Interconnection: An Economic Perspective Peyman Faratin (CSAIL) Steven Bauer (CSAIL) David Clark (CSAIL) Bill Lehr (CSAIL) Arthur W Berger (Akamai,CSAIL)

lecture23 - People | MIT CSAIL

Section 2: Finding and Refinding Jaime Teevan Microsoft Research 1.

Diane Kelly, Filip Radlinski, Jaime Teevan

Alan Edelman Mathematics CSAIL

How People Recall, Recognize, and Reuse Search Results 19people.csail.mit.edu/teevan/work/publications/papers/tois08.pdfSearch Results JAIME TEEVAN Microsoft Research When a person

Donna Teevan Lonergan Hermeneutics Amp Amp Theo

Forensic Ballistics Karger

Surviving the Information Explosion Christine Alvarado and Jaime Teevan.

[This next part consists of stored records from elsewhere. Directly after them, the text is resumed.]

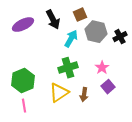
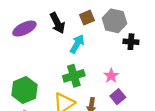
gray hexagon: (96, 32) -> (114, 21), moved
black cross: (120, 37) -> (131, 42), turned 32

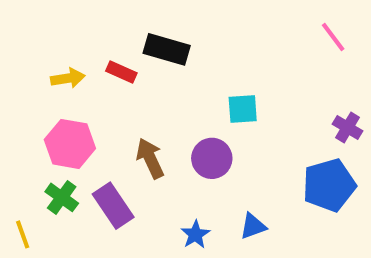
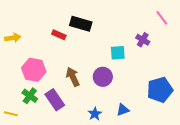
yellow arrow: (68, 78) -> (13, 38), moved
purple cross: (348, 127) -> (143, 40), moved
yellow line: (23, 234) -> (11, 114), turned -56

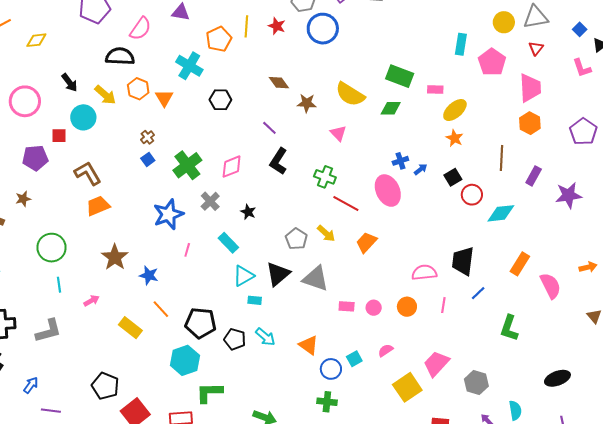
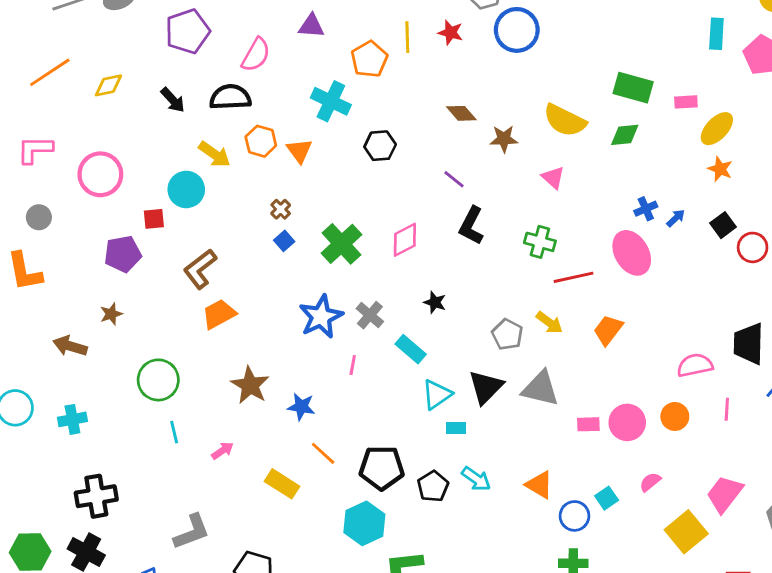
black arrow: (69, 82) -> (173, 100), moved
brown L-shape: (88, 173) -> (200, 269), turned -92
gray cross: (210, 201) -> (370, 315), moved
red line: (346, 204) -> (574, 277), turned -36
pink circle: (374, 308) -> (627, 422), size x1.6
gray L-shape: (48, 331) -> (192, 532), moved
black pentagon: (235, 339) -> (433, 486), turned 30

Counting with the Crowd - VLDB · Counting with the Crowd Adam Marcus David Karger Samuel Madden Robert Miller Sewoong Oh MIT CSAIL fmarcua,karger,madden,rcmg@csail.mit.edu, swoh@illinois.edu

Karger, Stoesz 2

p601 Karger

Supporting Finding and Re-Findingpeople.csail.mit.edu/teevan/tmp/teevan-thesis.doc · Web viewSupporting Finding (and Re-Finding) through Personalization The first chapter (i) in

Algo Karger Overview Annotated

Less is More Probabilistic Models for Retrieving Fewer Relevant Documents Harr Chen, David R. Karger MIT CSAIL ACM SIGIR 2006 August 9, 2006.